Ghostly staircases, donkey bridles, fragmented toy parts, and farming tools coalesce in Sula Bermudez-Silverman’s breakout solo show, an ode to the mold-making process. The works are deftly crafted studies in polarities: tenderness and brutality, subject and object, original and copy. She revels in the joints, seams, and other mechanisms of mass production, revealing the inner workings of exploitative American industries, such as tobacco farming, which relied on brutal slave labor.
Rigorously conceived sculptures made from delicate materials—molten glass, pillows swathed in iridescent silk—are bound and yoked by tools that were once used to rake, trim, and mow crops, or control farm animals. An image of a mule—a hybrid species bred to work—appears as a motif on a honey-colored glass sheet that mimics the stamp for Brown’s Mule chewing tobacco (amulatamiento, all works 2025). The piece’s title refers to a disease that can afflict tobacco plants.
While the artist’s sculptures are rarely figurative, they almost always reflect corporeal forms. Take blister i, an amethyst-colored orb that is nearly cleaved in half, almost like a cell splitting in mitosis. The rusty, menacing part bisecting the voluptuous glass simultaneously threatens and cradles the fragile material. In blister iv, the glass is harnessed and reigned into place by an iron bridle.
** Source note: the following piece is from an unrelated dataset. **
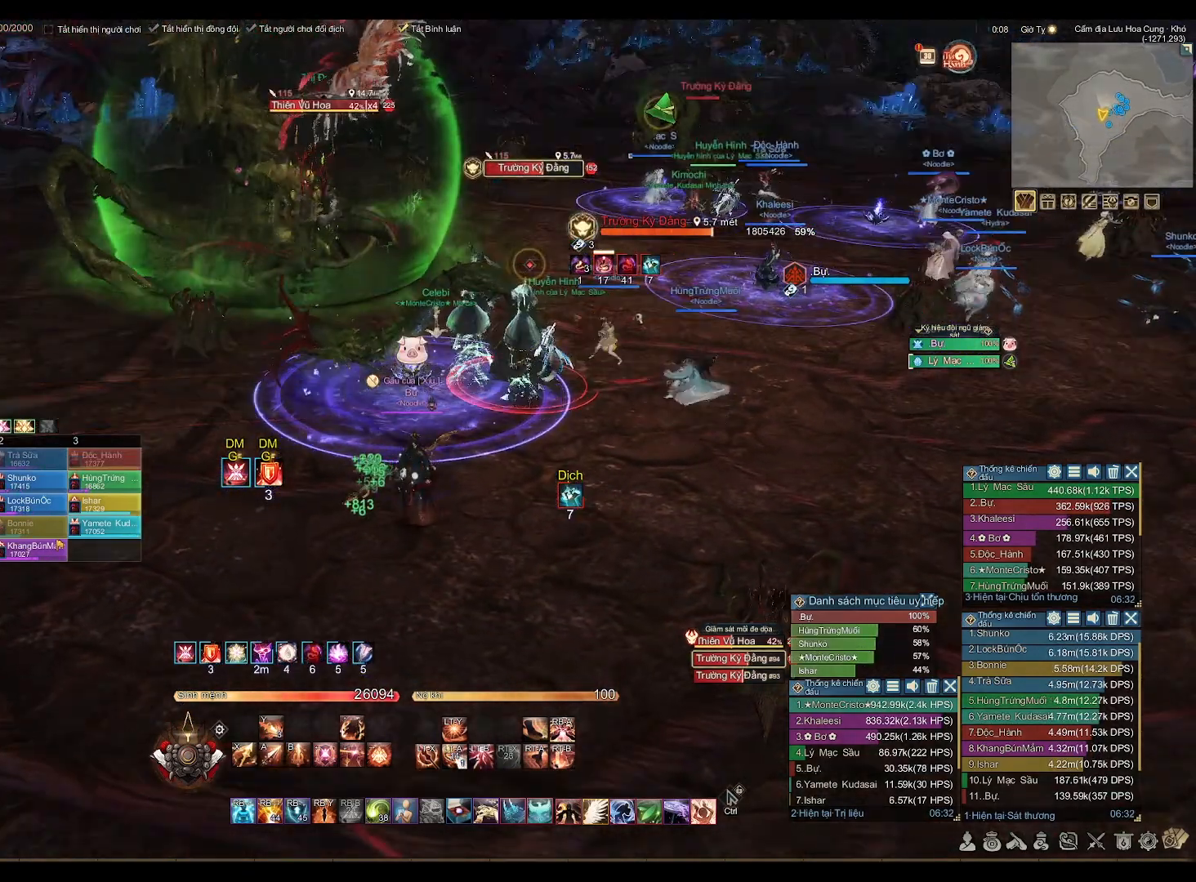
{"buttons": [], "left_stick": "up", "right_stick": "center", "events": [[67, "left_stick", "up-left"], [233, "right_stick", "left"], [300, "right_stick", "center"], [417, "left_stick", "up"]]}
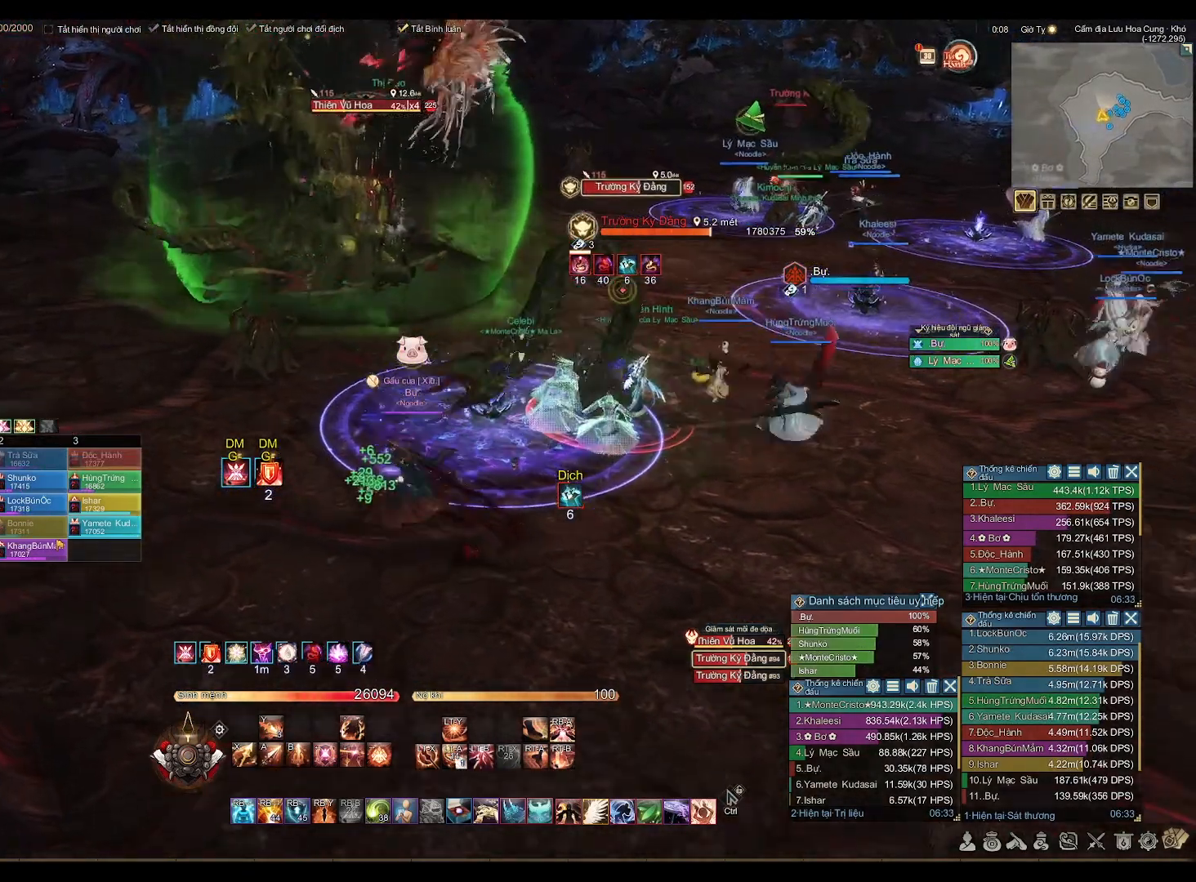
{"buttons": ["A"], "left_stick": "up", "right_stick": "center", "events": [[117, "right_stick", "right"], [350, "right_stick", "center"], [433, "A", "down"]]}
It seems to ooze out of the metal armature, resembling the fecund form of the 30,000-year-old Venus of Willendorf.
The star of the show is vestige, a trompe l’oeil pewter cabin that looks like buffed metal but is in fact made of MDF, paint, and wood. Created to mimic a domestic object —a midcentury ice cream mold—it is hinged and stamped with the numeral 508, perhaps a reference to the software error code for an infinite loop. The oversize dollhouse takes on a dark and poignant layer of meaning because the artist’s childhood home in Altadena, California, burned down during the recent wildfires.